Often times, people reach out to me from a position at which they feel they will never be able to regain the feeling of confidence that they possessed at a previous time in their life. They feel so embarrassed by the situations they find themselves in, that they could never imagine recovering. Digging down to the root of why we feel so low at these times has to do with our perspective. We are not able to relate to these terrible events until they happen in our own lives. We remember the negative thoughts we had had when we heard about their event, and then we project that everyone around us must look similarly at our own situation.
Don’t be fooled into thinking that you are unique, and the only one that has had such events is yourself. Everyone will have them at some point in their lives. If they have not yet, it is not because they are a better person, but because they are ones who have not yet been challenged by the influences in life that have produced this mindset in others. Also, these are the events that we all try to hide. Many people (even those standing beside you) have had such indignities, but you will never hear of them. We block them out of our minds and memories to the point at which we ourselves often cannot recall them.
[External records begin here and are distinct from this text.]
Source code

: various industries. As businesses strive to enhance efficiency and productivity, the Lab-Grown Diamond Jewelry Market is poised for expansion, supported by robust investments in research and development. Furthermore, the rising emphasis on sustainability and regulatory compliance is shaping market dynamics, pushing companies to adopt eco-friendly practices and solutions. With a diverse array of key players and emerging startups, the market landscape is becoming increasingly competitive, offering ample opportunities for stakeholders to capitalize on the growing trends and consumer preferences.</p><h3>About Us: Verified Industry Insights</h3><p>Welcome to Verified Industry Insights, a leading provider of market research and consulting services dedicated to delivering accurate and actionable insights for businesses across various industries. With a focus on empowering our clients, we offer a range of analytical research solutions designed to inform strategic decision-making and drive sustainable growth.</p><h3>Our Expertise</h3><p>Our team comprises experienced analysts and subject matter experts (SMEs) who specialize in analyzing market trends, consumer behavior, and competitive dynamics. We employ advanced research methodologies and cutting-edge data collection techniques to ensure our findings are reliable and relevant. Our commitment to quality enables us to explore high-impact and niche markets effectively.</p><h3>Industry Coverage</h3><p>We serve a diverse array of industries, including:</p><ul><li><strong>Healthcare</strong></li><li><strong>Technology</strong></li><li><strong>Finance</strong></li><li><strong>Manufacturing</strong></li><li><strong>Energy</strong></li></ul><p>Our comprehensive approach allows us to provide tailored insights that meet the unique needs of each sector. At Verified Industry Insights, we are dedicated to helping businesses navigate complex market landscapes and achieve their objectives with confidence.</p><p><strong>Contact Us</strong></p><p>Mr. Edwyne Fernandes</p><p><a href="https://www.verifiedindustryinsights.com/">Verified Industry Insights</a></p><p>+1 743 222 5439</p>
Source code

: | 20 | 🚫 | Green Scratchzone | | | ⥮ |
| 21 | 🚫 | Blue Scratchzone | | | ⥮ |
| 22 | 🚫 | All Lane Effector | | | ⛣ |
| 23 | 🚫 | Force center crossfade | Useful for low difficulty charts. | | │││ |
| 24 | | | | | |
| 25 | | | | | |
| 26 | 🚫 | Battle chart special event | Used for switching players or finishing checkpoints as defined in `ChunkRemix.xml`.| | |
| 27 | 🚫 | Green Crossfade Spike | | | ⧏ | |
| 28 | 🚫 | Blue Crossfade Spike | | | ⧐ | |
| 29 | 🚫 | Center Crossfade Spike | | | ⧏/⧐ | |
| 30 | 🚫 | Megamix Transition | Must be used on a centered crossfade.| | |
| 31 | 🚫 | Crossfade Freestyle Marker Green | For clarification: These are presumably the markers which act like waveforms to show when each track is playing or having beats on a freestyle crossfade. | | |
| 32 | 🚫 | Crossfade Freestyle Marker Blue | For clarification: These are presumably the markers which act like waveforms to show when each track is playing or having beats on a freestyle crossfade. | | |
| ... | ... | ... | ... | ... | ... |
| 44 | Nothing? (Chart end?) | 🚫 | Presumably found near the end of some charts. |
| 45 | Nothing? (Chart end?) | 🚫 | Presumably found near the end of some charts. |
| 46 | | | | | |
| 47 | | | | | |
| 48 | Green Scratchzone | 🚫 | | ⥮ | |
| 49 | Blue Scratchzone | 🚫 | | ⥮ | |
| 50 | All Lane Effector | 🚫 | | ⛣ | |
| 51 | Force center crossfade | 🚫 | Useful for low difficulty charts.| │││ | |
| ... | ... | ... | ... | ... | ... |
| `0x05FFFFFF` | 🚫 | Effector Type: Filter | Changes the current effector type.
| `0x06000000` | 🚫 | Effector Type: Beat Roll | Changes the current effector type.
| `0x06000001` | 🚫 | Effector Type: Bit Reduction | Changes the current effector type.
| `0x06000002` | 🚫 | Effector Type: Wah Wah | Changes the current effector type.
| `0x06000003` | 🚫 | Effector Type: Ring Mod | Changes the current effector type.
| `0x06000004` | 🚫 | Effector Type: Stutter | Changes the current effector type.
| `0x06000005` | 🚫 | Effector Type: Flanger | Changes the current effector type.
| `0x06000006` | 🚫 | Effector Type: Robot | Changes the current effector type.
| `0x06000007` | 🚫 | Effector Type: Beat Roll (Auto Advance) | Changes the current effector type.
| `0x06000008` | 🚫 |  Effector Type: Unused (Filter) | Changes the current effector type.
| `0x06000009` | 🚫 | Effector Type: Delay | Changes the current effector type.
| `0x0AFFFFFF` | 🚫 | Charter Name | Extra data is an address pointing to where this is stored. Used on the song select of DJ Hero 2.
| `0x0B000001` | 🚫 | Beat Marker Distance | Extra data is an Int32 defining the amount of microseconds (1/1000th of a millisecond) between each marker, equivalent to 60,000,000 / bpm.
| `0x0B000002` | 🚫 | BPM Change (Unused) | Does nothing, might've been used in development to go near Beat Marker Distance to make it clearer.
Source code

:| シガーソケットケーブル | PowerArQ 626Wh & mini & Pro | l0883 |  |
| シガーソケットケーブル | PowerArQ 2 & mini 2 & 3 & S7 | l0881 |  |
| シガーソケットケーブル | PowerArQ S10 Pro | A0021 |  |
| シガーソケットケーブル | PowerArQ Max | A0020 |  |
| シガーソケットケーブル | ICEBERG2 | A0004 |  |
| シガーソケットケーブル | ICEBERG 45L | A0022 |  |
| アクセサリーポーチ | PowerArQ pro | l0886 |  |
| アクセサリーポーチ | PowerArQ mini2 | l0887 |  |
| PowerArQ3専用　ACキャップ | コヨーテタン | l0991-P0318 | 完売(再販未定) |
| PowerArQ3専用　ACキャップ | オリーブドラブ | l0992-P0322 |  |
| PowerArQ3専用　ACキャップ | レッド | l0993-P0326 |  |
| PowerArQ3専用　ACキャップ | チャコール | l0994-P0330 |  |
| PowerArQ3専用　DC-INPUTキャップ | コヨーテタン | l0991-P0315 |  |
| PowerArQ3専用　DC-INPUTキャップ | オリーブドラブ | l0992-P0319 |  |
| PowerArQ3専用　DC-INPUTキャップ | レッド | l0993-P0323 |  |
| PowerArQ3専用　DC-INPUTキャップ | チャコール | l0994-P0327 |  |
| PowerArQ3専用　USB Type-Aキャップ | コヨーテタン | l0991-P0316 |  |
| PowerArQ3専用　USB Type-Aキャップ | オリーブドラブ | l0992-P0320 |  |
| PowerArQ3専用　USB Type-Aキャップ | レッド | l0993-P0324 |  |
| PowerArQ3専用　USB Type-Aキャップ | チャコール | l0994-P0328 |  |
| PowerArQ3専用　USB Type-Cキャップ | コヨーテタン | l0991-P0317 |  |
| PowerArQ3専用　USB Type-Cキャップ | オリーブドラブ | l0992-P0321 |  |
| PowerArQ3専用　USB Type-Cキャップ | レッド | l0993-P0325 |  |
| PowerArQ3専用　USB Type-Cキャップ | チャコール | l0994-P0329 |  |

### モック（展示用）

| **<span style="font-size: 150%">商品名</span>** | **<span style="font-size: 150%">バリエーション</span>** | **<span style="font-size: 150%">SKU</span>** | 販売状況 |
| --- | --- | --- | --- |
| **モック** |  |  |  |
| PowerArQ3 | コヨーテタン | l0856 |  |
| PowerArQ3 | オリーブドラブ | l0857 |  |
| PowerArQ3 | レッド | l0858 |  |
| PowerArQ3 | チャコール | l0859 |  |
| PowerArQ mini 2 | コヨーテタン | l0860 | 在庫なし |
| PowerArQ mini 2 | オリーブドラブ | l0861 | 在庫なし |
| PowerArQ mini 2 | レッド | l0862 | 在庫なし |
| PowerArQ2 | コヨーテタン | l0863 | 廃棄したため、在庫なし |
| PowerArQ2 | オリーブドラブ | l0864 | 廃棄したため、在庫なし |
The greatest figures in history have felt and experienced these very same life changing and indignant types of events. In fact, the greatest people have had some of the greatest failures as well. Sam Walton’s (later founder of Walmart) first attempt at variety store ownership ended with his store stolen from him through a faulty lease agreement. Albert Einstein had marital discord that was so great a driving force that he agreed to sign over any future Nobel Prize money to his ex-wife as part of the divorce settlement. Nelson Mandela served 27 years in prison for Anti-Apartheid efforts before becoming president of South Africa in 2008. Napoleon Bonaparte’s first attempt in the political arena ended in disaster; with him and his entire family being forced to flee their home country of Corsica. Ancient texts such as the Bible are full of such stories; where the heel of society transpires from impoverished or imprisonment, to leadership.
Taking a glance throughout history, you will find these great failures as a single line, lacking details or embellishment. Why is it that that we only remember the great success of leaders while deemphasizing their earlier shortcomings? This is due to the aspect of human nature that views situations with the values of which a person displays over the majority of their life. In short, a monumental failure followed by a monumental success equals two monumental successes. We see the turnaround of failure-to-success as an earlier success in the person’s life.
By taking the bull by the horns, nearly every great person has used this aspect of human nature to their benefit; gaining the strength to lead by the self-acceptance of failure turned into self-ownership. When your moment of truth arrives in your lowest life event, dig deep and turn it into the greatest monumental success.